TAIPEI (Reuters) -Taiwanese chipmaker TSMC said on Tuesday it will build a second Japanese plant to begin operation by the end of 2027, bringing total investment in its Japan venture to more than $20 billion with the support of the Tokyo government.
Taiwan Semiconductor Manufacturing Co announced plans in 2021 to build a $7 billion chip plant in Kumamoto in southern Japan’s Kyushu.
TSMC said last month the first Japanese factory would open in February with volume production in the fourth quarter, and that the company was also exploring building a second factory in the country.
In a statement, TSMC, the world’s largest contract chipmaker, said its majority-owned unit Japan Advanced Semiconductor Manufacturing in Kumamoto would build a second fabrication plant, or fab, in response to rising customer demand.
The second fab will begin construction by the end of this year and with both factories the site is expected to have total monthly capacity of more than 100,000 12-inch wafers to be used for automotive, industrial, consumer and high performance computing-related applications, TSMC said.
The capacity plan may be further adjusted based upon customer demand, it added.
TSMC, a major supplier to companies including Apple and Nvidia, holds an 86.5% stake in the Japanese venture, with Sony Group 6%, auto parts maker Denso 5.5% and carmaker Toyota 2%.

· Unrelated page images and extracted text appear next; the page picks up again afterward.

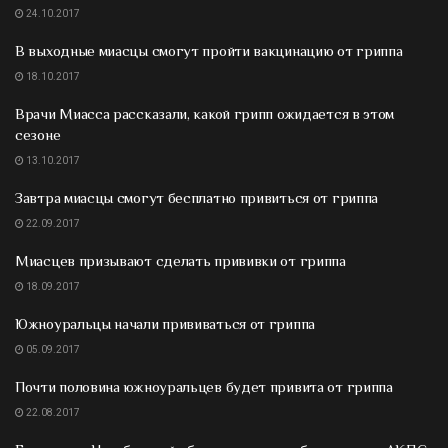
24.10.2017
В выходные миасцы смогут пройти вакцинацию от гриппа
18.10.2017
Врачи Миасса рассказали, какой грипп ожидается в этом
сезоне
13.10.2017
Завтра миасцы смогут бесплатно привиться от гриппа
22.09.2017
Миасцев призывают сделать прививки от гриппа
18.09.2017
Южноуральцы начали прививаться от гриппа
05.09.2017
Почти половина южноуральцев будет привита от гриппа
22.08.2017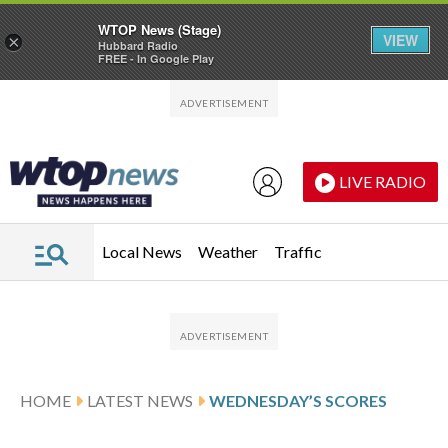
WTOP News (Stage)
VIEW
×
Hubbard Radio
FREE - In Google Play
Skip to main content
Skip to footer
LIVE RADIO
Local News
Weather
Traffic
HOME
LATEST NEWS
WEDNESDAY’S SCORES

TSMC’s expansion in Kyushu is central to the Japanese government’s efforts to rebuild the country’s position as a leading chip manufacturing centre and ensure the stable supply of chips amid trade tensions between the United States and China.
The decision to build a second fab is a vote of confidence by TSMC in Japan where construction of the first fab has run smoothly and which, Reuters has reported, it sees as a source of diligent workers with a government that is easy to deal with.
Japan’s chip-making sector, the world’s biggest in the 1980s, has struggled to maintain its competitive edge, going into a steady decline in the past three decades, while rivals such as Taiwanese manufacturers gained ground.
While both TSMC and the Taiwan government have said the majority of the company’s most advanced manufacturing would continue to take place in Taiwan, TSMC has been expanding its global manufacturing footprint in response to what it says is customer demand.
TSMC’s flagship overseas investment is a $40 billion project to build two fabs in Arizona, supporting Washington’s plans to boost U.S. chipmaking capacity.
TSMC is also planning its first European factory, in Germany, which will mainly supply the auto industry.
TSMC’s Taipei-listed stock has risen 8.9% so far this year on the back of a boom in demand for chips for artificial intelligence applications, outperforming a 0.9% gain for the broader index.